The result was a noseless, lipless mask, criss-crossed with deep scars that Katie playfully nicknamed “Shrek.”

Attaching Katie Stubblefield’s new face took 15 hours, the transplanted cheeks flushing as surgeons connected major arteries.

She went on the transplant list. After a year, in May 2017, a donor face became available. The operation, at the Cleveland Clinic, the nation’s center for face transplant surgery, took 31 hours, the first 16 carefully detaching the donor face. There is an extraordinary, fold-out photo in the National Geographic showing surgeons gathered around the disembodied face, hands folded reverently, gazing down at it.

Attaching the face took another 15 hours, the cheeks of Katie’s new face flushing as surgeons connected major arteries.

The editors of National Geographic chose to put Katie, pre-surgery, on its cover, in profile, holding flowers, which is where I noticed her at a newsstand on my way through O’Hare last week. I flipped through the magazine, asking myself, “Do I really want this in the house?” I put it back. At Denver, I saw it a second time, and passed again.

Katie Stubblefield on cover of National Geographic magazine

The cover of the September issue of National Geographic features a pre-transplant portrait of Katie Stubblefield. The photographer wanted to show “her inner beauty and her pride and determination.” | Photo by Maggie Steber/National Geographic

Back at Chicago, I bought a copy, wondering about the reaction to a story that some readers, editor-in-chief Susan Goldberg admitted, “may find very difficult to look at.”

“This just showed up on newsstands about a week ago,” Goldberg said. “In terms of digital, this story is our best-read story of the year, our most-viewed Instagram story ever. This has been one of our best stories on Snapchat. Our top video on YouTube this year. People are not shying away from this content.”

That’s very encouraging. One reason people with disabilities, particularly facial differences, confront additional troubles going about their daily lives, is that the public rarely sees them. The more they are seen, the less alarming they become. My gut told me that people in these situations appreciate the publicity, but wanting to check, I spoke Friday with Howard Jones, a CTA employee stopping by the University of Illinois Craniofacial Center to adjust the prosthetic that covers the missing left portion of his face — the result of cancer behind his eye.

“Any exposure is always good,” said Jones. “That’s how we become accustomed and oblivious to it. If you’ve never seen something, it’s going to be shocking the first time you see it. If you see it more often, you have less of these odd reactions.”

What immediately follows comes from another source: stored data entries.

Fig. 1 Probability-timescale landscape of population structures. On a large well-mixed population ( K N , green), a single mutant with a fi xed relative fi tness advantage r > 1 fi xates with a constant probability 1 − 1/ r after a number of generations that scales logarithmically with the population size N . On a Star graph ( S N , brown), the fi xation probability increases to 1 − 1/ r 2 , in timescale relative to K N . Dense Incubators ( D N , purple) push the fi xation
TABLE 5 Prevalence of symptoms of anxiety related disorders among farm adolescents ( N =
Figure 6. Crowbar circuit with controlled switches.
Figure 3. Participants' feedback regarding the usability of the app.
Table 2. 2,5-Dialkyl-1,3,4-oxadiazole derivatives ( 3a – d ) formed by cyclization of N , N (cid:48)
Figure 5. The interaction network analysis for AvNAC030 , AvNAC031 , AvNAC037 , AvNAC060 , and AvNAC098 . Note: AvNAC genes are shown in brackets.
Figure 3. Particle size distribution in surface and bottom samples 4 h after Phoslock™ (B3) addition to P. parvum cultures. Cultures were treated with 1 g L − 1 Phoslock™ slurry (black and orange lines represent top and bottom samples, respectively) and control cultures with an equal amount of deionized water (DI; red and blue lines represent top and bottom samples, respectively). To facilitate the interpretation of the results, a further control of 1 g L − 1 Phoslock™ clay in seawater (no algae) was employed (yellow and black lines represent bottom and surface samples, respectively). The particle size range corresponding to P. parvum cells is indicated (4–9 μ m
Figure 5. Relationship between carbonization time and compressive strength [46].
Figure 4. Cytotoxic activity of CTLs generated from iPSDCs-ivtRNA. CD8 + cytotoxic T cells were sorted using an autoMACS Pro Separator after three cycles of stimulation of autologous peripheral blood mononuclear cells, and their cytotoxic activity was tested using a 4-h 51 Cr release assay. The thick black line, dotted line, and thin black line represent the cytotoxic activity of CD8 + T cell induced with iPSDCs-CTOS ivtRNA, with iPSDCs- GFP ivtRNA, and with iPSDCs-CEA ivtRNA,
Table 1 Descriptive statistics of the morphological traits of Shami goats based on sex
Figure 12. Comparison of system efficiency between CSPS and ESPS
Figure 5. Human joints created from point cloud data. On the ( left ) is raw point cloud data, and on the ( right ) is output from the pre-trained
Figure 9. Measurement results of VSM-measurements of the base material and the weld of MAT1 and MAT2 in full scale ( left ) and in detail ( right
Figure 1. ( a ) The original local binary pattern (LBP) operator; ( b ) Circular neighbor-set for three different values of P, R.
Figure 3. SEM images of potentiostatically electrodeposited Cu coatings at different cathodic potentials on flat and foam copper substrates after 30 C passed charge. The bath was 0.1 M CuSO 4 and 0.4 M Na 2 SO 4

The article speaks not only to the grit of Katie Stubblefield and her family, of advances in medicine, not to mention its expense — face transplants are considered experimental, so are not covered by insurance or Medicare; the cost was born by the Department of Defense, which has many soldiers with traumatic facial injuries. It also is a reminder of the power of a magazine, even in this era of faltering old media. National Geographic had the resources to spend two years documenting Katie Stubblefield’s story and devotes 56 pages of the September issue to telling it.

“We’re on a journey from reverence to relevance,” said Goldberg, of the magazine founded in 1888. “We have changed what we’re doing in a lot of ways. In a lot of ways we cover the same thing we always have covered: animal science, innovation, the human journey. We’re covering climate change, saving species and the extinction crisis, race and gender. We’re on the cutting edge of science. This is such an important topic; I’ve been amazingly encouraged by the response to this story.”